§ TASK BRIEF: Reproduce the listing below in full with "developed" replaced by "processed" and nothing else altered, leaving the pictures out of the answer.

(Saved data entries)

● ● ● ● ● ● ●

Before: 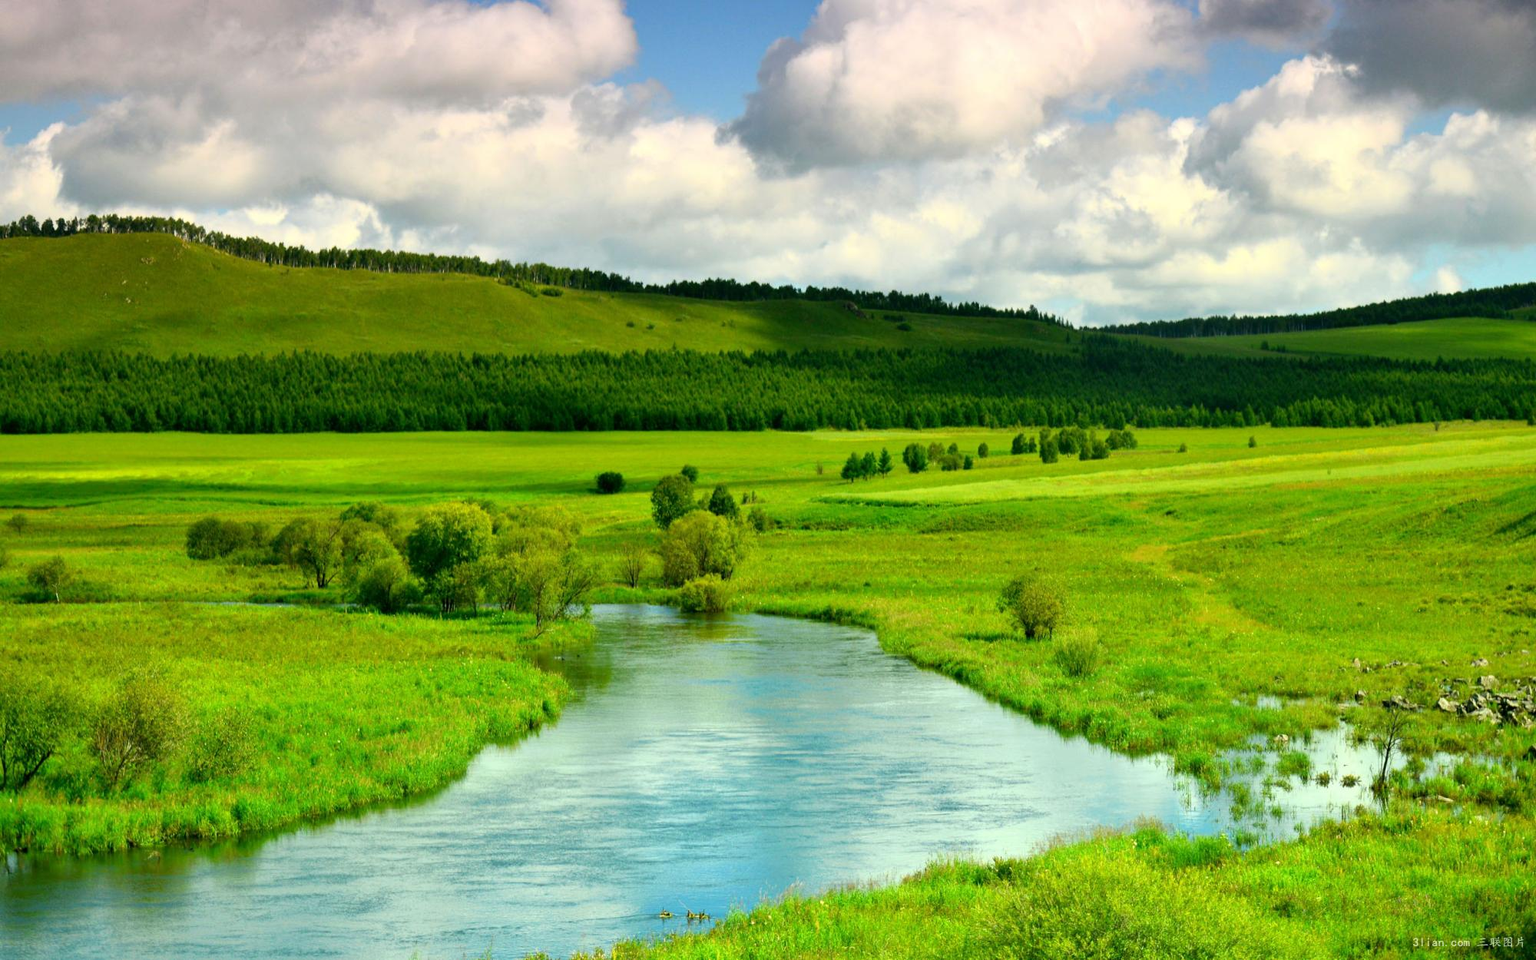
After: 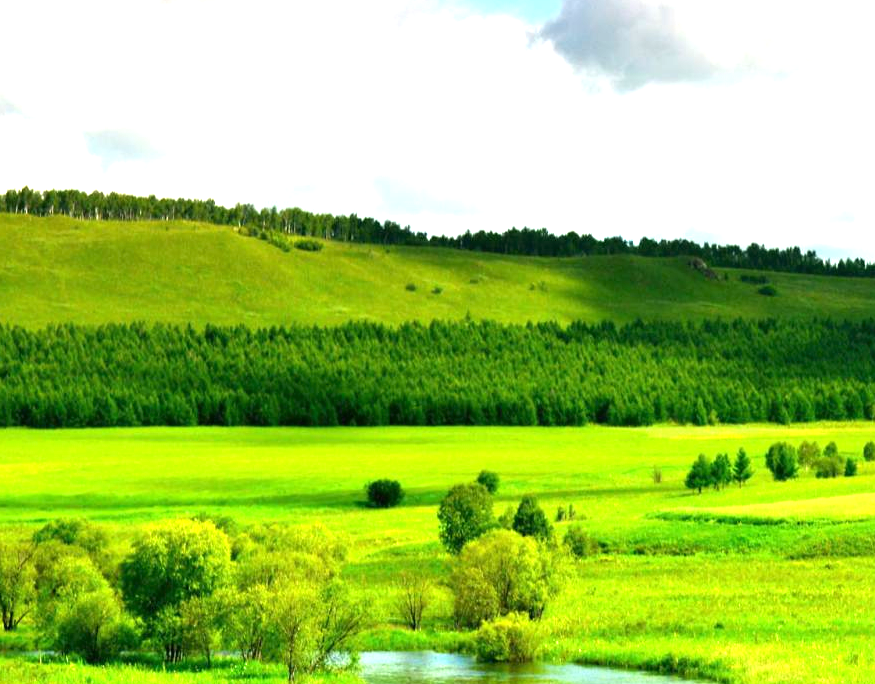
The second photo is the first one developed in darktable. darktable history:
contrast equalizer: octaves 7, y [[0.515 ×6], [0.507 ×6], [0.425 ×6], [0 ×6], [0 ×6]], mix 0.184
crop: left 20.506%, top 10.816%, right 35.697%, bottom 34.429%
exposure: black level correction 0, exposure 1.199 EV, compensate highlight preservation false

● ● ● ● ● ● ●

§ RESULT OF THE TASK:
Before: 
After: 
The second photo is the first one processed in darktable. darktable history:
contrast equalizer: octaves 7, y [[0.515 ×6], [0.507 ×6], [0.425 ×6], [0 ×6], [0 ×6]], mix 0.184
crop: left 20.506%, top 10.816%, right 35.697%, bottom 34.429%
exposure: black level correction 0, exposure 1.199 EV, compensate highlight preservation false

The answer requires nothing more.